-- Supplied passage start --
I don't get why people smoke cigarettes, but I enjoy a cigar every now and then. And a good cigar is a great way to perk yourself up and feel better and more energetic.
Because most of the heavy, pack a day smokers I know started young (around 12 or 13)to look cool. All of whom tell me they regret it, but continue to smoke a pack or two a day. I'll occasionally bum one off. I need an occasional nicotine rush when I'm stressed or when I've been drinking.
I'm 27. When I see someone my age that is smoking, I automatically assume their IQ is average at best. Maybe that's wrong of me. Im sure I do things from time to time to make people think I'm dumb, too, though. Smoking has got to be one of the dumbest things you could do to yourself. Not to mention its an easy way to alienate yourself from others.
-- Supplied passage end --
_Request:_
According to the smoking passage, at about what age did most of the heavy, pack-a-day smokers mentioned start smoking?
-- Listed records start --
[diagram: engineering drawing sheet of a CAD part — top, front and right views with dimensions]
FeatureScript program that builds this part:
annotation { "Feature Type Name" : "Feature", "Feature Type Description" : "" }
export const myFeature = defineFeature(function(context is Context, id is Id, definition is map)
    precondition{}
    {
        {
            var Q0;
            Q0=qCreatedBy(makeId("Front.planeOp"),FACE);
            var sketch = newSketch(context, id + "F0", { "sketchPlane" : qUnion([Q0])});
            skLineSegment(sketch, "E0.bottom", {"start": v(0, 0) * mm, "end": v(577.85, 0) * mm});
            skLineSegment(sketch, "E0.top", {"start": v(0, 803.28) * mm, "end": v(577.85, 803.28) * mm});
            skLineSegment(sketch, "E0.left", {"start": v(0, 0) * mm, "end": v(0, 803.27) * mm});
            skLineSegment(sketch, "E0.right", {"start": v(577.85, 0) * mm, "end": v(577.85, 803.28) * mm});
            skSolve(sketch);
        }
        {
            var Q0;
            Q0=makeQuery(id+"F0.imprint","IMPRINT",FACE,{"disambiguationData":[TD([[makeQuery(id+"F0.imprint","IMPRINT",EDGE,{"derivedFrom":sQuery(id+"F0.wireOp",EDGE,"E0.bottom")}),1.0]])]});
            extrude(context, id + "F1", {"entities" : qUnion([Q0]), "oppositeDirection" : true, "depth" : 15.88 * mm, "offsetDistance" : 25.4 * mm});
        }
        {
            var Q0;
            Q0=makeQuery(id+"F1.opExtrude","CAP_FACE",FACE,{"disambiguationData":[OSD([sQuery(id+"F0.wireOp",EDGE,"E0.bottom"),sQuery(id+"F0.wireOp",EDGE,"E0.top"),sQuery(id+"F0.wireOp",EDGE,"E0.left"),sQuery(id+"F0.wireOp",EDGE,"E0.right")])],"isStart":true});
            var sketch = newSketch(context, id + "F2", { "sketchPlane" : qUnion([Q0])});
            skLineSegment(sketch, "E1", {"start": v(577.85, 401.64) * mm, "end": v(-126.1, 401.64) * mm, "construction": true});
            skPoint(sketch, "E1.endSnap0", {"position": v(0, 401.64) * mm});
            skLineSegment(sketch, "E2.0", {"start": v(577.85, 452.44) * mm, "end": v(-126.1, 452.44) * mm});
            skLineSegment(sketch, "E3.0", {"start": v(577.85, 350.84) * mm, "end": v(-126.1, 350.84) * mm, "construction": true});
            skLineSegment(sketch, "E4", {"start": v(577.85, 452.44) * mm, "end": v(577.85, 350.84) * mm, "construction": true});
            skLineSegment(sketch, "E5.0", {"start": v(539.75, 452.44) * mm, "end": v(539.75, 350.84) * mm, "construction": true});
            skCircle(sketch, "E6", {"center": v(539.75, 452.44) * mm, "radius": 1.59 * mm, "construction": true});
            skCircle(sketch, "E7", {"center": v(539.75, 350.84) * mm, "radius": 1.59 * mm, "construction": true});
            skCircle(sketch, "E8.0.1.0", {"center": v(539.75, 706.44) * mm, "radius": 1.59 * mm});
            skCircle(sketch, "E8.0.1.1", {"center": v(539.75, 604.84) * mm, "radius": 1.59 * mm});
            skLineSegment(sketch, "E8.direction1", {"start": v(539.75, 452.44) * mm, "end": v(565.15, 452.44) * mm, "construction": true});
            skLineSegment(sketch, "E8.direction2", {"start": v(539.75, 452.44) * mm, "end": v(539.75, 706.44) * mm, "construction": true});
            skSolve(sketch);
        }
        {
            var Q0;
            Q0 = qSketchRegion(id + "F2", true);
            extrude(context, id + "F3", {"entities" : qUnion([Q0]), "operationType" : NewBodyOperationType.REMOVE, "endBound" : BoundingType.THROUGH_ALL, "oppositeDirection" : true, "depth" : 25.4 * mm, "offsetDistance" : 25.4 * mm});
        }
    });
-- Listed records end --
_Written response:_
Around 12 or 13.